Rally taken out by the ABSU, NDFB (P) and PJACBM in New Delhi ( Photo courtesy : Urkhao Gwra Brahma) 

The first Bodo Accord signed by Delhi and Dispur with the ABSU on February 10, 1993 led to creation of the erstwhile Bodoland Autonomous Council but the ABSU and other Bodo bodies later denounced the BAC arrangement and revived the statehood movement in 1996 alleging that the BAC failed to fulfil the aspiration of the Bodo people. Parallel to the mass movement for statehood launched by the ABSU and the erstwhile Bodo People’s Action Committee (BPAC), the erstwhile militant outfit Bodo Liberation Tigers launched an armed campaign for separate state of Bodoland. The erstwhile BLT signed a tripartite agreement with Delhi and Dispur on February 10, 2003 to pave the creation of the present BTC under amended provisions of the Sixth Schedule which the erstwhile militant outfit accepted in lieu of statehood.
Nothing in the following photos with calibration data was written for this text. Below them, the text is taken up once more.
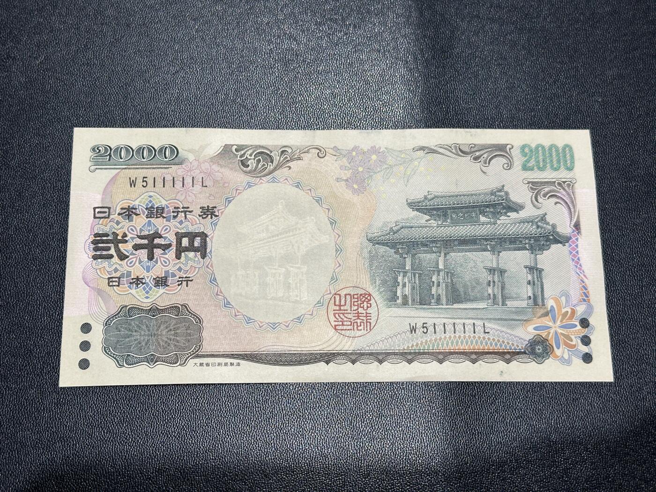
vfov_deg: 30.3
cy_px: 246
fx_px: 910
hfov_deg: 39.7
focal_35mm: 48
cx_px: 328
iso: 100
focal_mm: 6.86
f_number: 1.78
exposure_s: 1/50
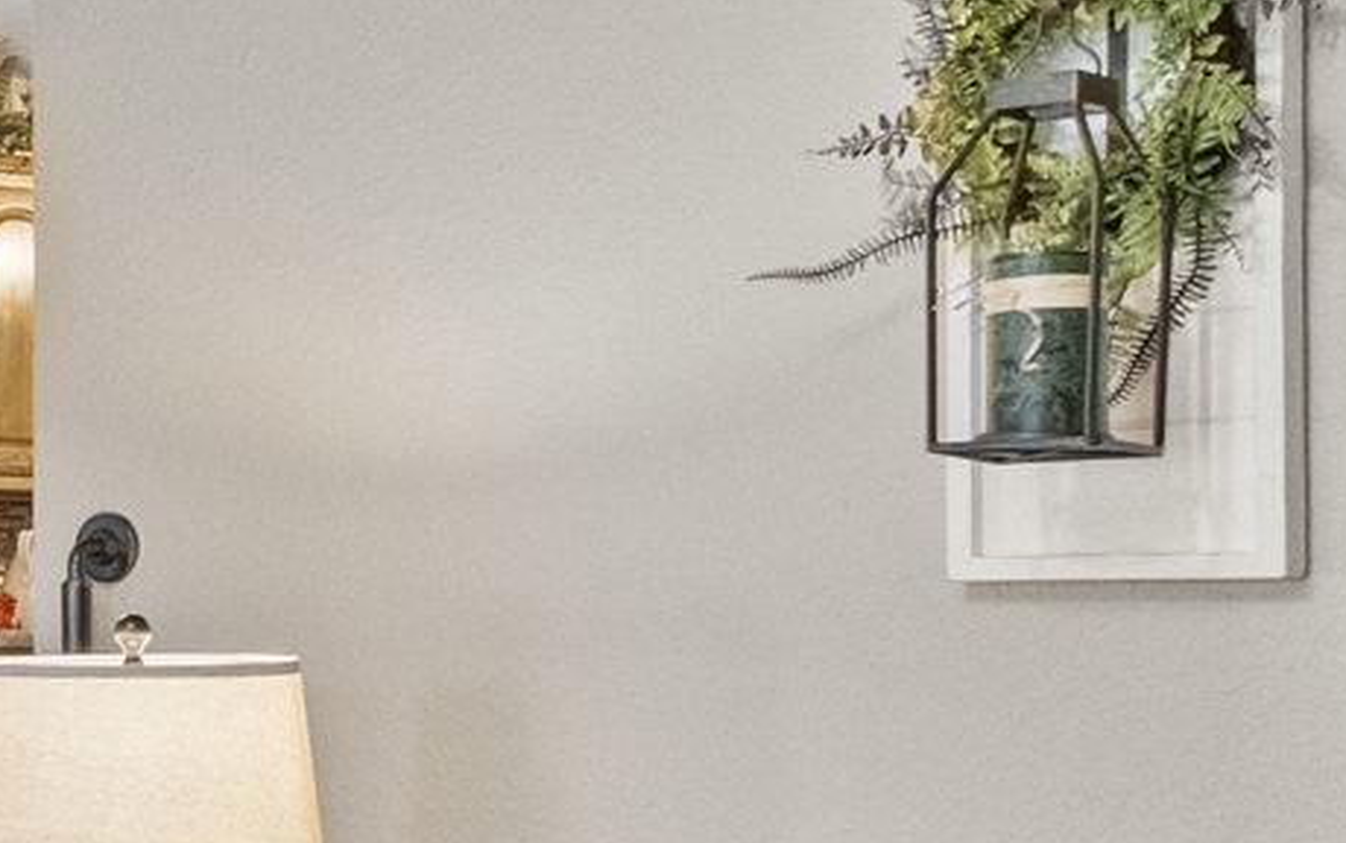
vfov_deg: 15.7
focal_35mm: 83
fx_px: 3046
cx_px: -904
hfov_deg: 19.9
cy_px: 505
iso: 800
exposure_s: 1/4
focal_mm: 10
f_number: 5.6
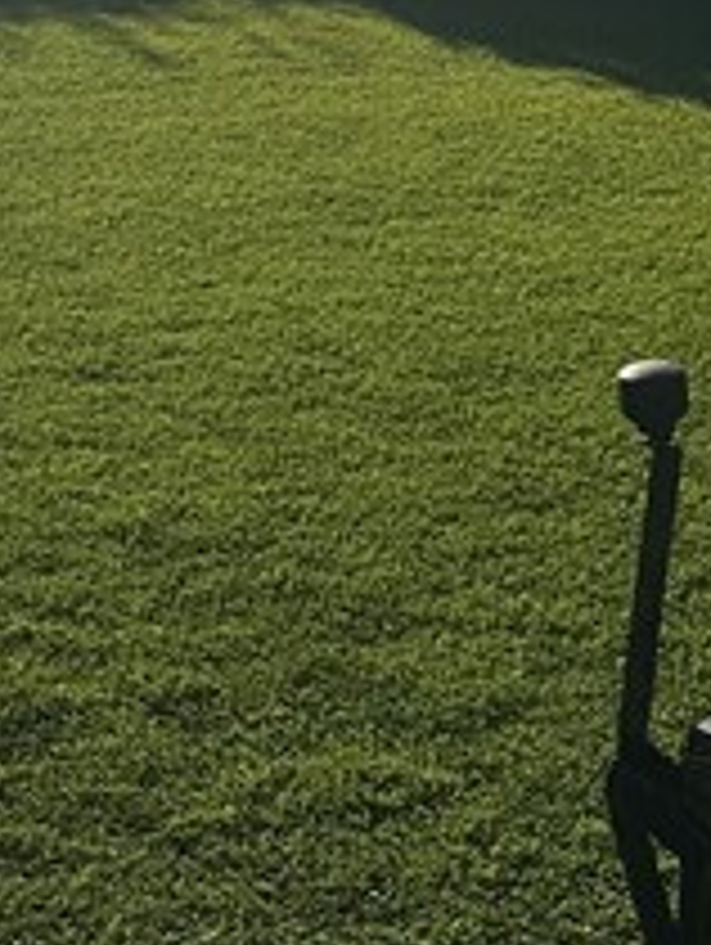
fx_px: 3198
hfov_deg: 12.4
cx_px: -144
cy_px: 130
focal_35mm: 117
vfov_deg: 16.6
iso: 80
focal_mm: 6.86
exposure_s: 1/10753
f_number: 1.78
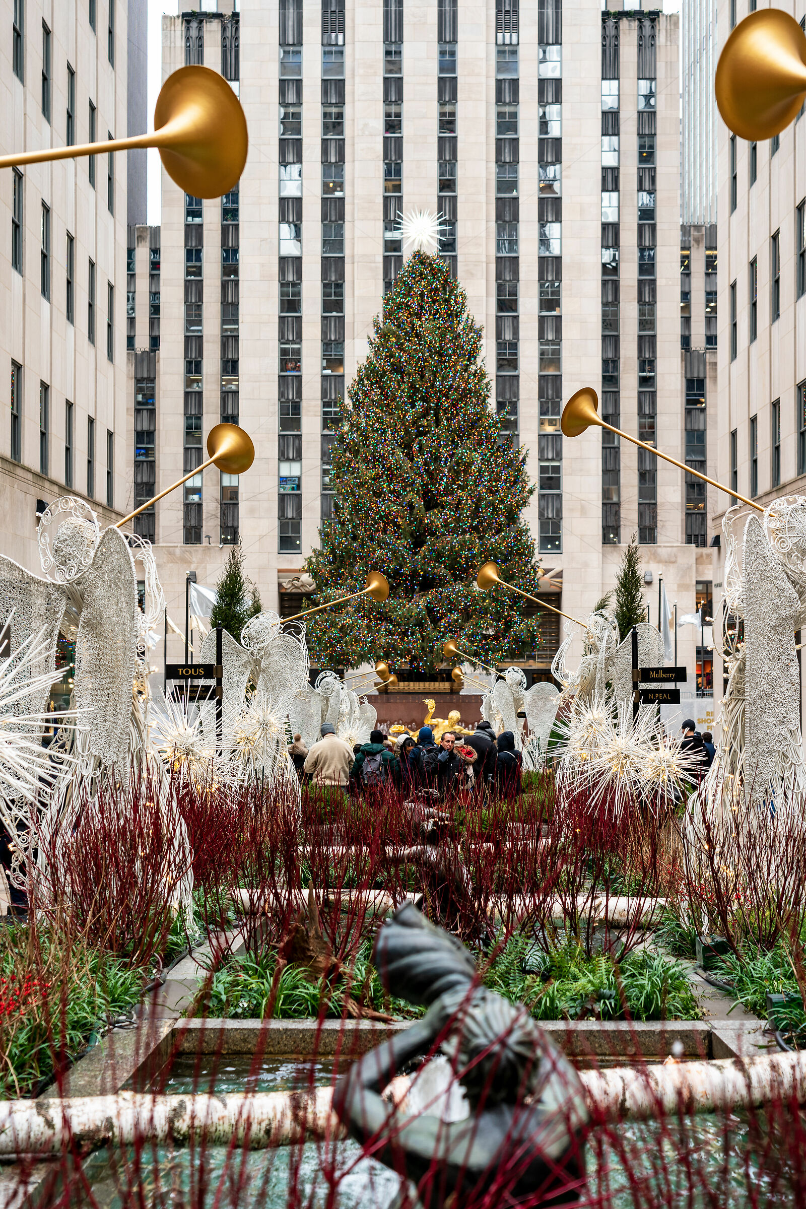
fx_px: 1881
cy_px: 604
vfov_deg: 35.6
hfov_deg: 24.2
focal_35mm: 56
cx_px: 403
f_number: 5
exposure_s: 1/40
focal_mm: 56
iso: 100
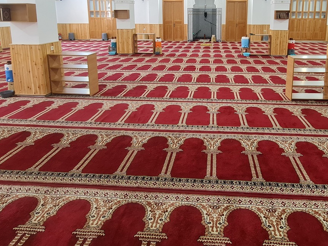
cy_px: 52
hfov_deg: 75.4
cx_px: 200
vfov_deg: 56.9
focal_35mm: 22
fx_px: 208
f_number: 2.2
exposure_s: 1/33
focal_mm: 2.2
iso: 400
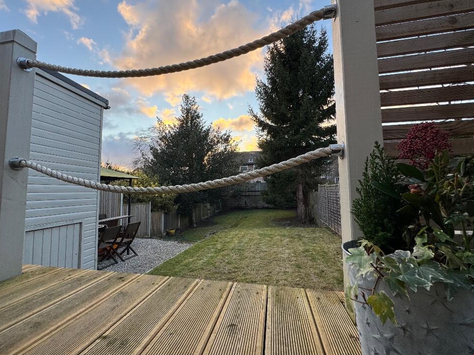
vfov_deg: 81.7
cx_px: 235
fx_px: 205
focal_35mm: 15
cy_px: 175
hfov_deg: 98.2
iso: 40
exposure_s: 1/138
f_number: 2.2
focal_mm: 2.22
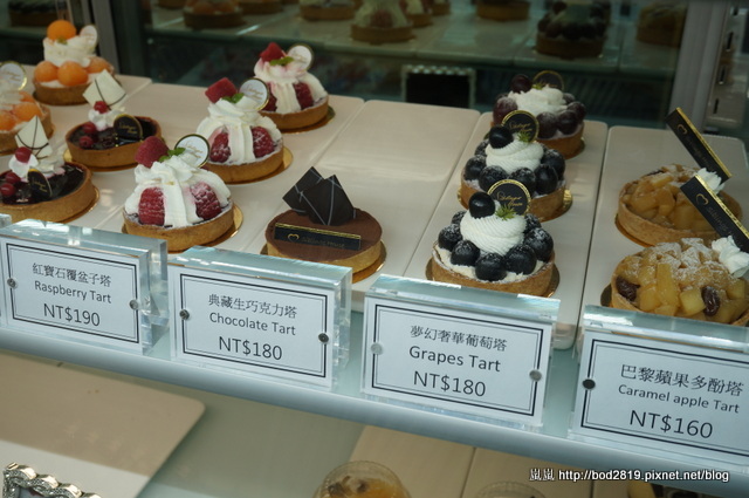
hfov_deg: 51.3
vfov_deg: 35.4
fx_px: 779
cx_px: 374
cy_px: 249
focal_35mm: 38
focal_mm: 25
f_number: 6.3
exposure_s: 1/80
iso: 200
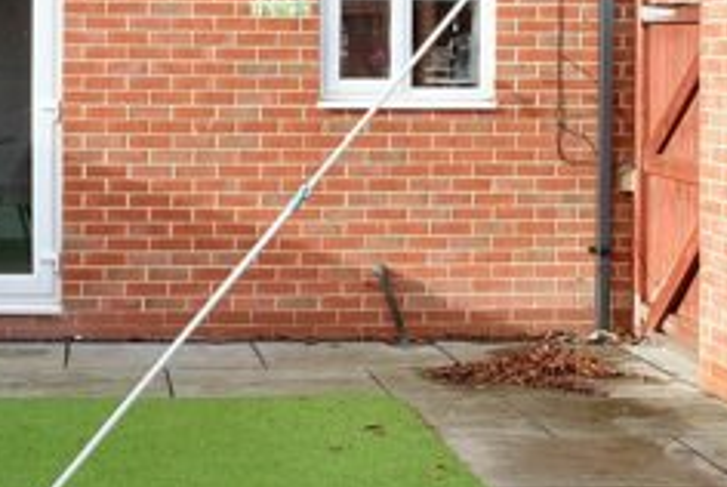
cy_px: 48
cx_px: 176
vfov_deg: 20.6
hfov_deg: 30.4
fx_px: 1314
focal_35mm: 65
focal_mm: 10
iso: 200
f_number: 5
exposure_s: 1/200
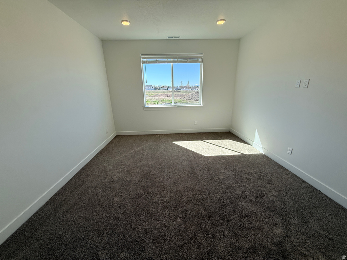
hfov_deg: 102.1
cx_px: 174
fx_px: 140
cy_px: 130
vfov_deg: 85.7
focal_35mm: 14
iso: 64
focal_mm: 2.22
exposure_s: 1/494
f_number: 2.2
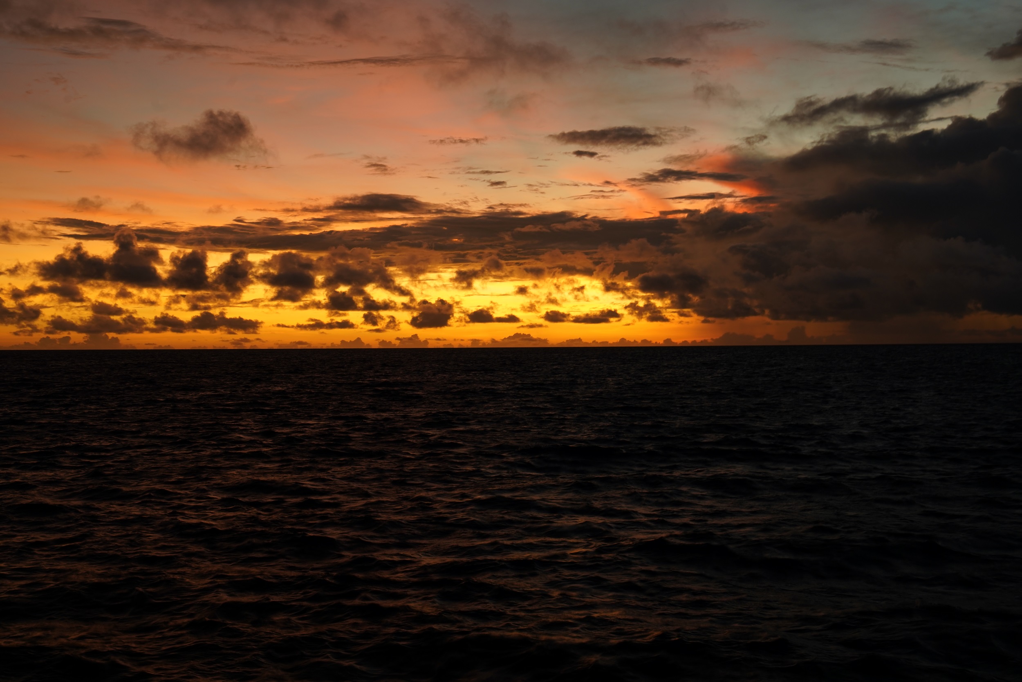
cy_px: 341
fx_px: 1363
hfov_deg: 41.1
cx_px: 511
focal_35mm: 48
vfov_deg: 28.1
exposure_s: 1/8
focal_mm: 48
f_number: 10
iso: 400
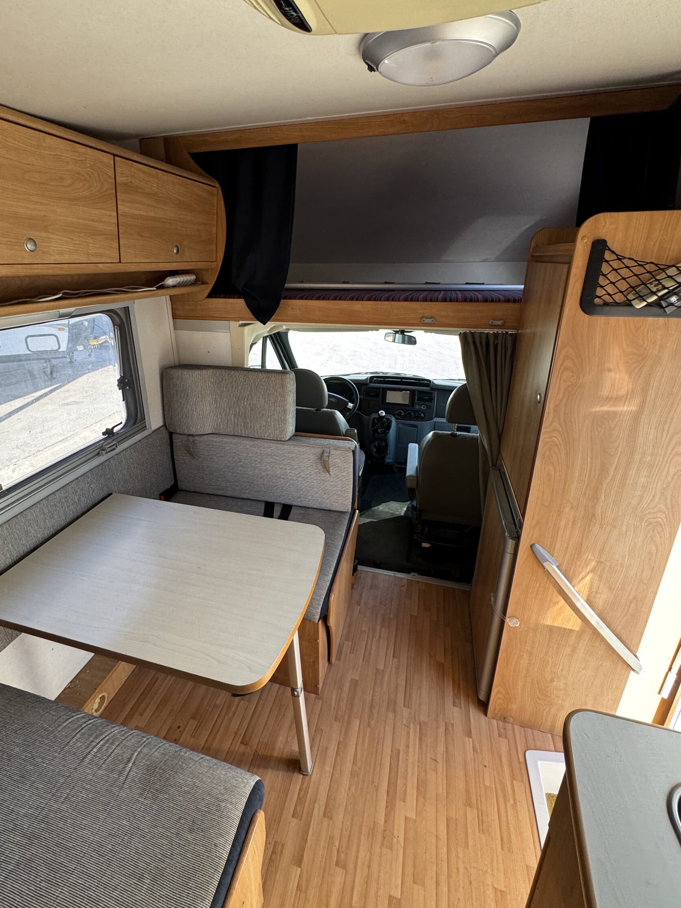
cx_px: 312
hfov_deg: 78.0
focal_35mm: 16
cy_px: 407
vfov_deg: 94.2
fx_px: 420
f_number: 2.2
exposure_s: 1/99
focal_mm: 2.22
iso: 100
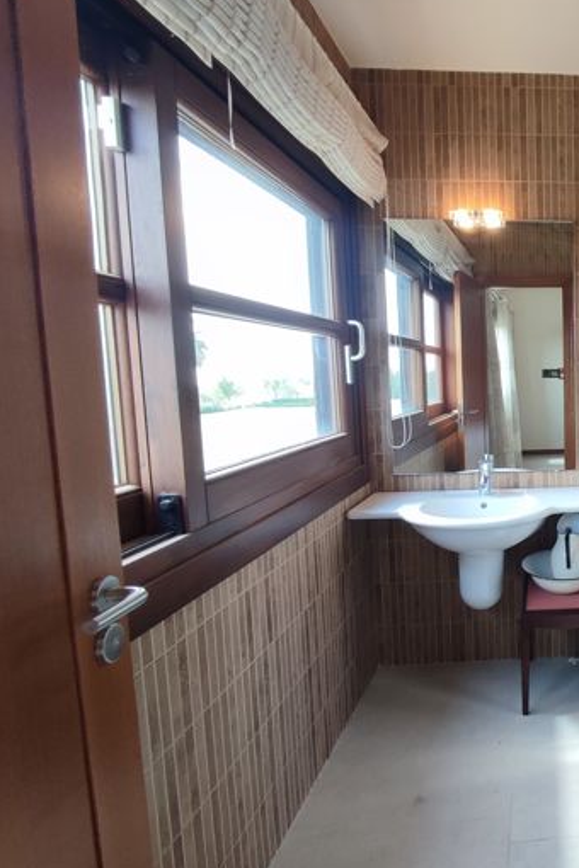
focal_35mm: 23
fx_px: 555
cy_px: 426
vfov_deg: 76.1
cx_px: 583
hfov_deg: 46.0
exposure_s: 1/100
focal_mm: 1.65
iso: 72
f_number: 2.2
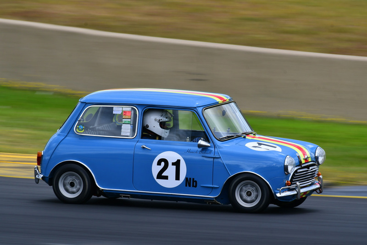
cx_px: 184
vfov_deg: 1.8
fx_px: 7648
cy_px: 122
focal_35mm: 750
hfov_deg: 2.7
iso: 160
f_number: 11
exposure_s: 1/125
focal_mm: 500
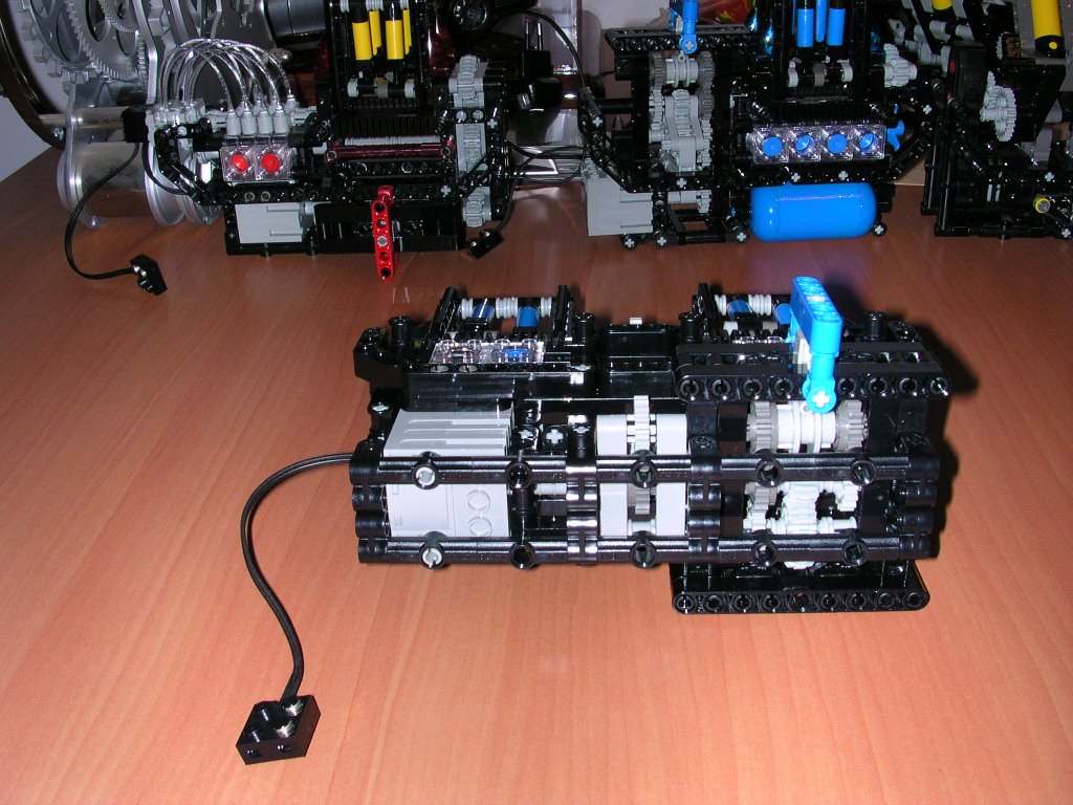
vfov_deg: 38.7
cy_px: 402
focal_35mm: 37
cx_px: 536
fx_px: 1147
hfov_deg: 50.1
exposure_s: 1/60
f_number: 4.5
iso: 100
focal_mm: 5.6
The ABSU president insists that BTC “is only an interim arrangement” and “cannot fulfil the hopes and aspirations of the Bodo people for protection of their identity, language and culture.” The BPF headed by Hagrama Mahilary, the former chief of the erstwhile BLT, is the ruling party in BTC.

The delay on the issue of inclusion of the six communities in the ST list is likely to prompt the organisations representing these communities to revive agitation in order to mount pressure on the government. In November, the Modi government informed the parliament that the Singhla Committee appointed to recommend modalities for inclusion of these six communities could not be submitted due to by-polls to Lakhmipur Lok Sabha constituency. The Committee was initially asked to submit its report by May 31.

All eyes are now on the Sonowal government as to how it handles the pressure.